Here’s the thing: I have made it through, am making it through, only because — I believe — of all the other challenging stuff I went through in my teens, my 20s, my 30s. Now, with the hindsight of age itself, I am starting to see how this works. It’s a process of building. Building soul, building self, building resilience.
I watched my mother go through the ALS/caregiving journey with my father, at a slower pace than that at which my spouse and I traveled. My mother has never had or created the opportunities I have had to develop independence and stamina. And the experience was so much harder for her. (Age notwithstanding.)
Of course, it is close to impossible to weigh and measure such matters. The variables are so many. And many go through much more than I. But it is simplistic to think that putting warnings on reading material for adults is a reasonable thing… How did we get here? I ask myself daily.
What are we talking about when we say “safe spaces”?
This is the conversation, in class, and in our faculty meetings. As of these past several years, it is now a given: we are to accept the need for Warnings, and for creating a “safe space.”
Safe for whom? The students in the writing workshops? The readers who will read their work? Me, as a non-tenured instructor?
Safe from whom? or from what?
I have learned that nothing is “safe” about life. Even these months of lock-down — each of us in our home — is not safe. And what is “safety” in the life of a creative?
No one told me about the light
Part of caregiving for me was the many nightly trips to the bathroom with my spouse, which meant struggling to push him with a walker over a ramp, and then helping him down and up to the toilet.
There was a particular light in the hallway that I left on before we retired each night, so I would not have to do it while dealing with multiple trips, each progressively exhausting.
After he passed away, months later, I could not stand to turn on that light. I found myself going down that short hallway in murkiness, stumbling at times. But I could not turn on that light.
When I moved away from that house, it was the light I was relieved to be free of. If someone had told me that a year before, I would not have thought it possible.
So on one hand, I understand the drive for warning. But this experience also tells me that it is impossible to know, to understand, just what might trigger. (A crab, for instance?)
Do I need warnings that “in this story, someone turns on a hall light!”? Imagine: a night-light. Childhood safety symbol.
Forget flames.
Well meant intent
Each of us carries individual pain. The intent behind trigger warnings is well-meant. But do we need it, or is it useful? And I ask the question again, do we need it as writers teaching writers?
As all writers, reader, editors, and others know, it is not just the stuff of “story” but it is also how it is told. So something that “triggers” a reader might not be the thing itself, but how it is written. Words are evocative. We just don’t know what they are evoking. We can’t tell how, either. That is the magic of writing, and magic can be both benign. And malignant.
Writers cannot be second-guessing their stories and the telling of them. For every person for whom the story might elicit something negative, there are many readers who, for many reasons, may need the story. We cannot create with this level of fear.
Put it down
The beauty of reading is that one can always close the book and set it down. I am not being facetious; I mean that sincerely. So much harder to have absorbed an image in an art gallery, or to leave one’s seat and race out of the movie theater. But all a book asks, to bring it to an end, is to close it.

**Extracted entries:**
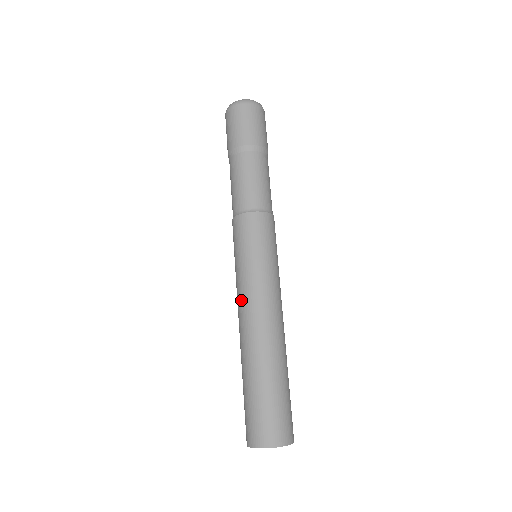
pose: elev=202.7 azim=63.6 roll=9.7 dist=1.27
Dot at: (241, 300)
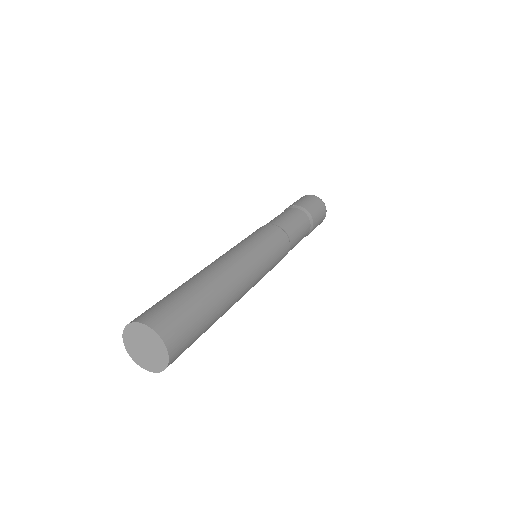
Dot at: occluded
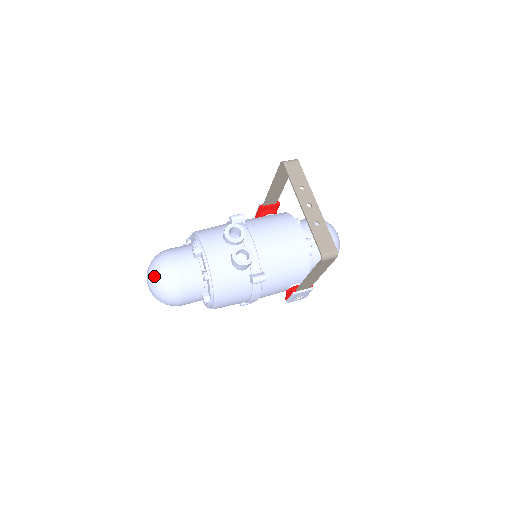
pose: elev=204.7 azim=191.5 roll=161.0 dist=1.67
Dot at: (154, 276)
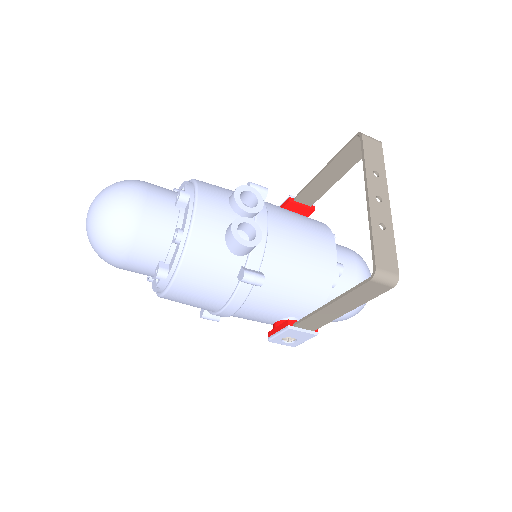
Dot at: (103, 200)
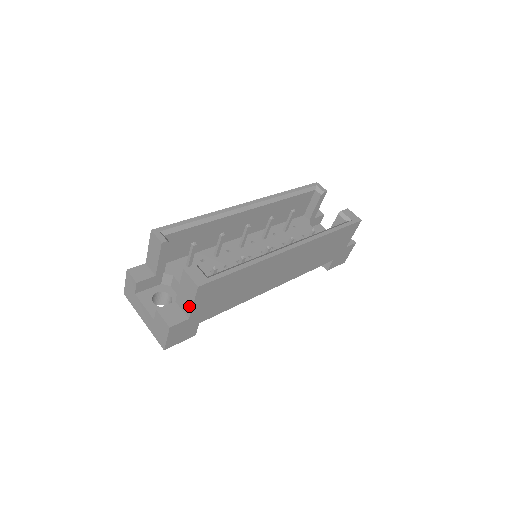
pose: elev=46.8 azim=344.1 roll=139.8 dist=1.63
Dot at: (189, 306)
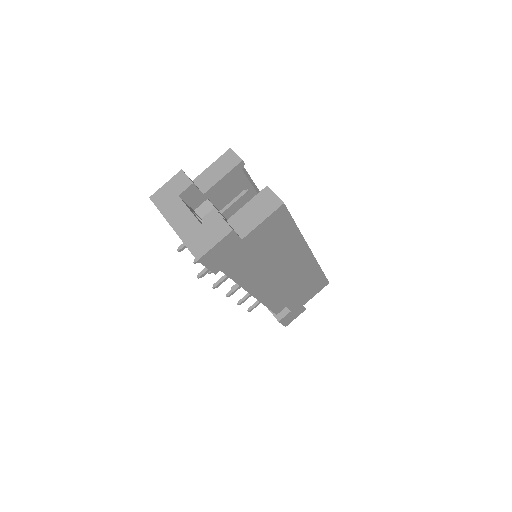
Dot at: (252, 224)
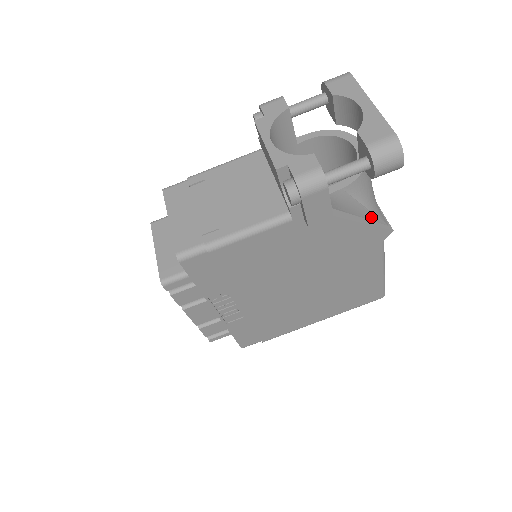
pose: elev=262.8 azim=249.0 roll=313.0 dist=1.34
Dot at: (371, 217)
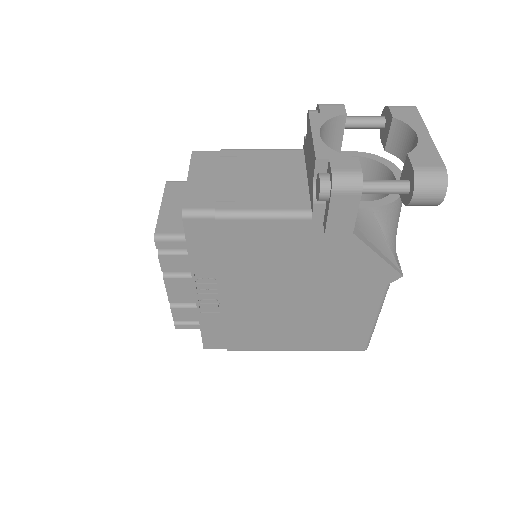
Dot at: (387, 253)
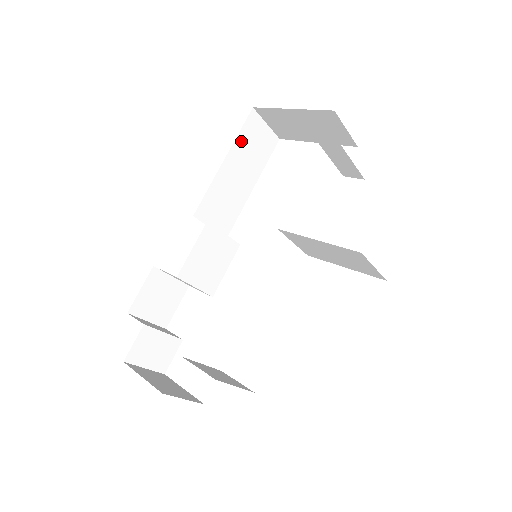
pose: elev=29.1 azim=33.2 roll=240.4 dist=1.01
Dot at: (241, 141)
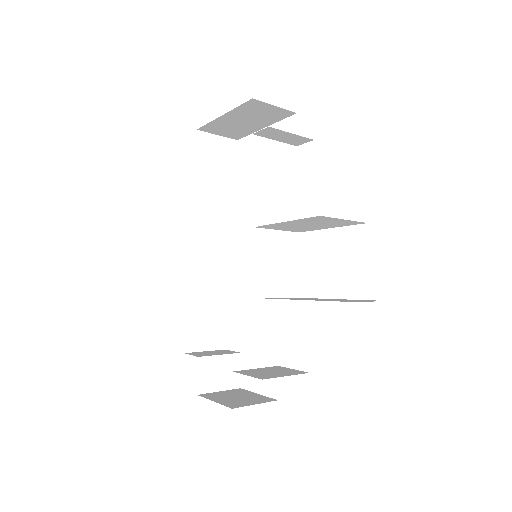
Dot at: (202, 163)
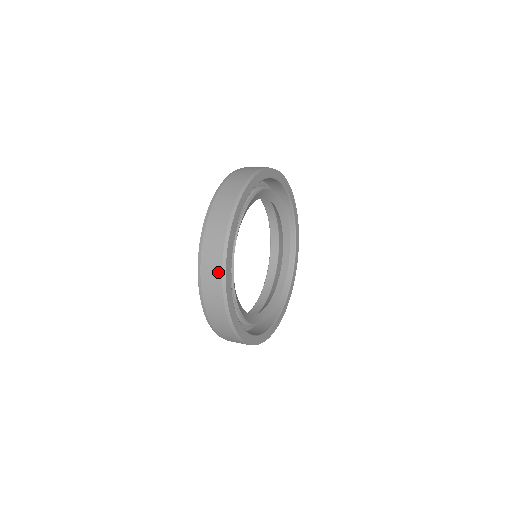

**Exercise task:** Copy the passage of the essay on trigger warnings starting with "No one told" and going on through "not turn on that light.", switching "hallway" to "corridor".

**Reply to the task:**
No one told me about the light
Part of caregiving for me was the many nightly trips to the bathroom with my spouse, which meant struggling to push him with a walker over a ramp, and then helping him down and up to the toilet.
There was a particular light in the corridor that I left on before we retired each night, so I would not have to do it while dealing with multiple trips, each progressively exhausting.
After he passed away, months later, I could not stand to turn on that light. I found myself going down that short corridor in murkiness, stumbling at times. But I could not turn on that light.